My husband is a smoker. I knew this even before we made our introduction. He was the dark stranger at the end of the bar, puffing away on cigarettes as the French tend to do.
When I asked him to join us I think I might have asked for a cigarette, too. I was in France after all.
When we first started seeing each other, I tolerated my husband’s smoking.
I’d even, on occasion if I’d had too much wine or we were out socializing, have one or two cigarettes myself.
But then, because I’m not a smoker, I’d go months and months without any at all and when he smoked, it aggravated me.
So, when he came to New York City (a place where there are far fewer smokers than there are in Paris) he agreed to quit. Or, more precisely, he agreed to cutback and honestly, he did an amazing job.
He was able to spend three whole days at my parents’ house experiencing his first American Thanksgiving and never once thought about having a cigarette. I considered the man a champion.
But then we came back to France to spend our spring and summer, as we do every year, and he slipped back into his nasty habit. I decided I was done accepting this vile habit of his.
I realize it’s hypocritical of me to complain about his smoking when I’ll have like, oh I don’t know … 10 a year. But it’s his dependency on them that kills me.
We get into an argument about something and he grabs his cigarettes and runs for the door.
We go out to an amazing restaurant and he can’t wait to finish the last course so he can have that “after-dinner cigarette” that, according to him, is “a real pleasure,” and one that “you just don’t understand, Amanda.”
Before we get on a plane, even if it’s only a two-hour flight, he’s outside smoking a cigarette while I’m in line waiting to check our baggage.
He smokes each cigarette with an equal obsessiveness that leads me to believe he firmly thinks each puff will be his last as if some catastrophe will befall him and he’ll no longer be able to enjoy that movement with his arms and hand.

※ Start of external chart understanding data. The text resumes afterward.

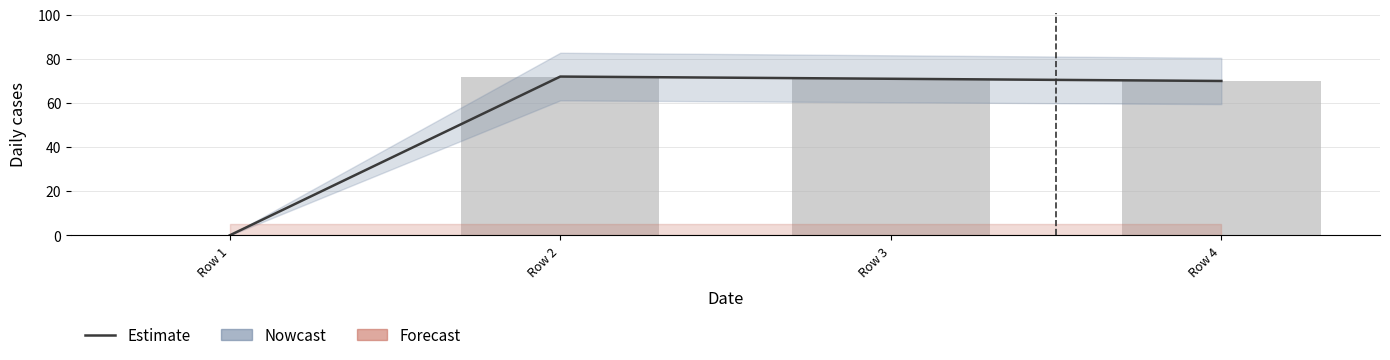

The value of col_1 at Row 2 is 105. True or false?

False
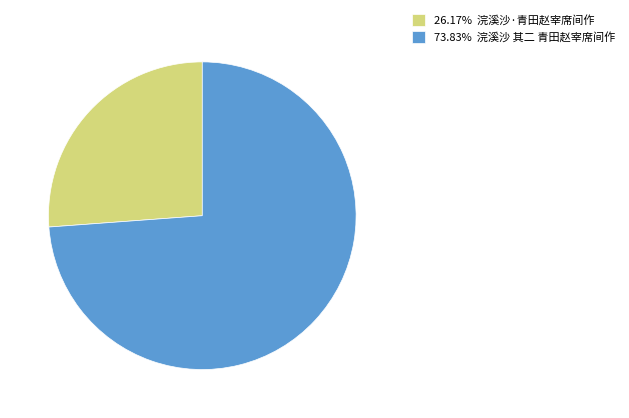

How many segments does this pie chart have?

2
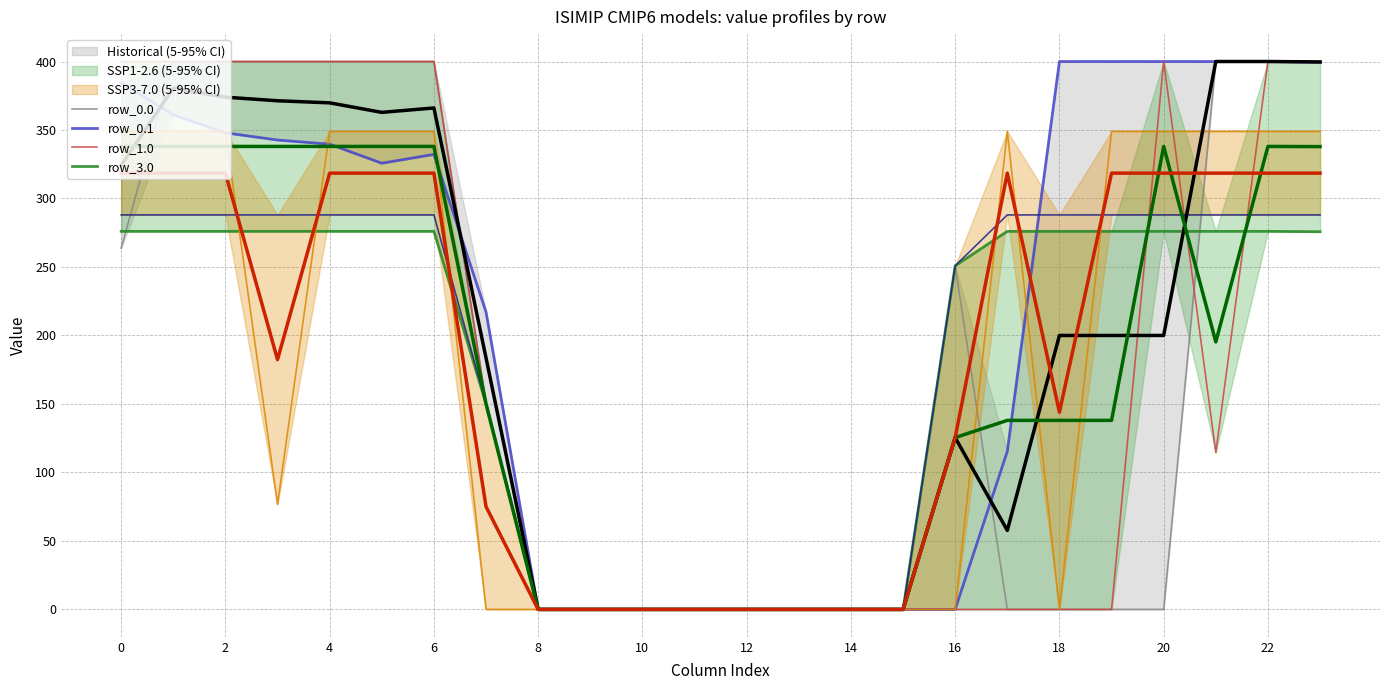

True or false: row_3.0 and row_8.0 intersect in this chart.

False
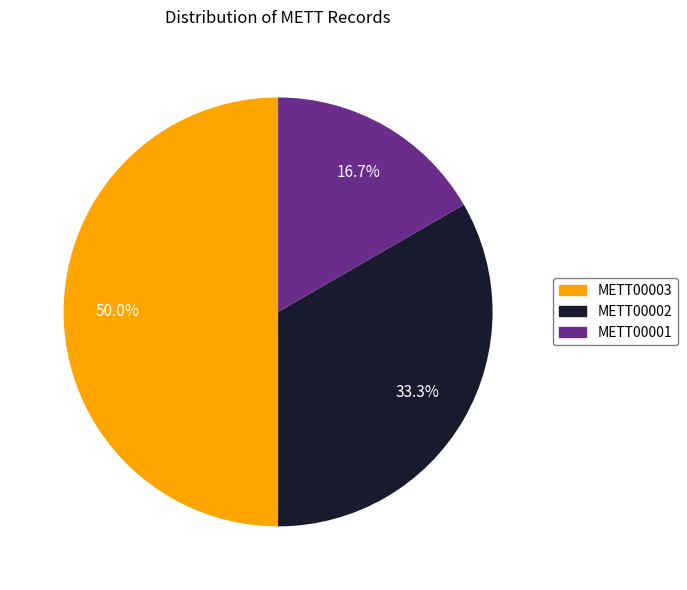

What is the ratio of the value at METT00002 to the value at METT00003?

0.7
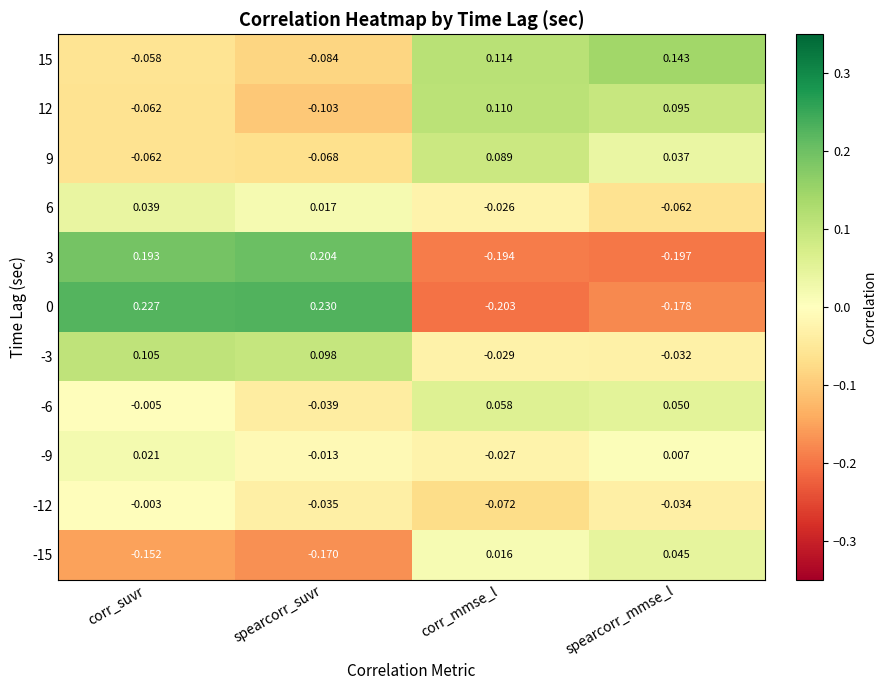

Which series has the largest total across all categories?

-3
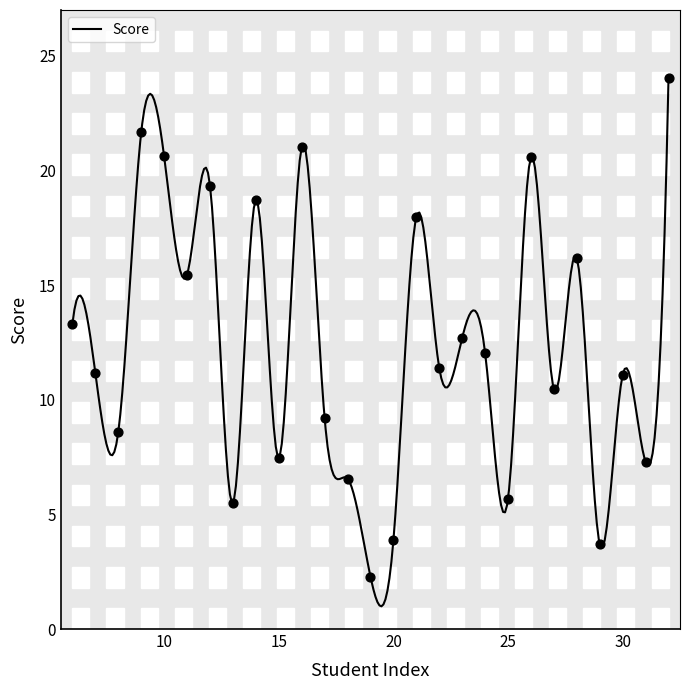

What is the ratio of the value at 9 to the value at 8?

2.5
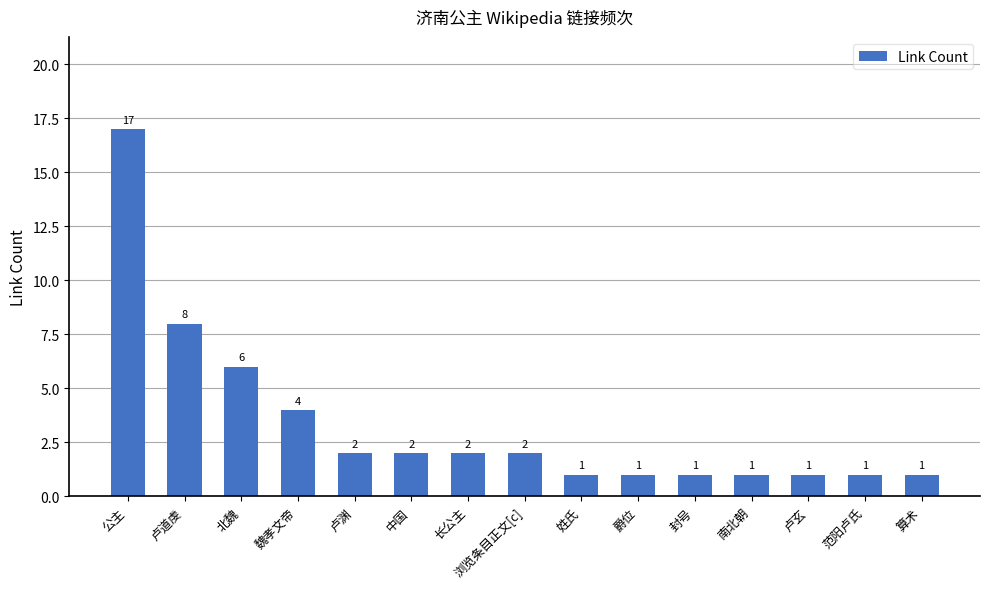

What is the label of the 15th bar from the right?

公主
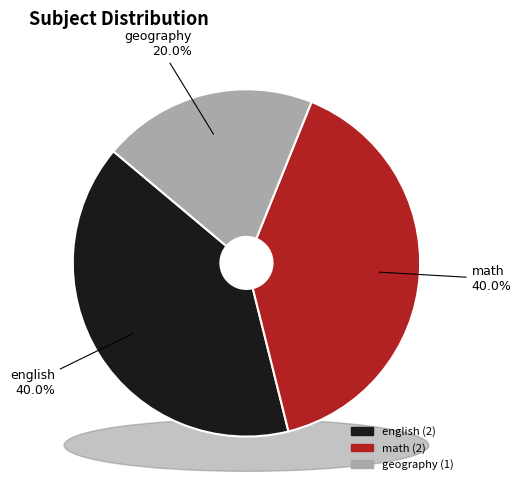

To the nearest percent, what portion does math represent?

40%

Then, as he puts it out, he almost looks like a part of him has died, and he comes back to join me, wherever I happen to be, reeking of foulness that there are no words for. Not just his breath, but his hair, his clothes, his fingers — all of it. I won’t even get into what I’ve noticed it’s doing to his bottom teeth.
So, I’ve taken intimacy off the table whenever he smokes.
Now, each time he goes for a cigarette, I remind him that his choice is stripping his life of sex. This evokes a battle in him.
He babbles and swears in French, spattered with, “Aww, baby this is not fair!” in his thick accent, and completely and totally regresses to the way I imagine he was at the age of eight. It’s not a pretty sight and makes me even angrier. I find myself disgusted by his weakness.
As the arguing gets more and more intense over the one cigarette I know he’ll eventually smoke, he also slips into victim mode, claiming that harassing him about his smoking is just making him want to smoke even more. (Which may be the truth, but show a little backbone, man.)
It has — and is — killing our love life in many ways.
Watching him smoke those stupid things that are likely to kill him hurts me.
We’ve reached a point where whenever we are intimate, it’s work-related. My editor will email me an assignment asking me to try “choreplay” for a week or some other love-related topic and I’ll tell her, “Sure.” It’s in this “work” that I get to enjoy my husband, stinky smoke and all, without feeling like I’ve crumbled and lost the fight.
As far as I’m concerned, I’m still standing my ground but I think deep down he knows, thanks to my job, he’ll eventually get laid because he married a woman who writes about relationships for a living. My threats, for the sake of my job, become null and void.
But love-making aside, his smoking is killing our intimacy the most.
I’m less cuddly than when we were in New York City, and I’m more likely to turn my head away from him or step back when he’s talking if I can smell the cigarettes on him. I want to make him realize and realize again how much I disapprove but he keeps going back to the nasty things.
I hope that when we get back to New York City in the fall, he’ll clean up his act again. I hope that, of all the things two people could fight about, cigarettes will not be one of them. But in the meantime, I’ll keep my distance.
I’ll furrow when he goes outside to have one, and I’ll lecture him on what they’re doing to his teeth and body, as he nods and says, “I know.”
I’m an American; I play hardball. He’s French and “We smoke,” he says, so that’s where it stands until I get another assignment. And he’s up by one … until I level that playing field again with my vibrator. Again.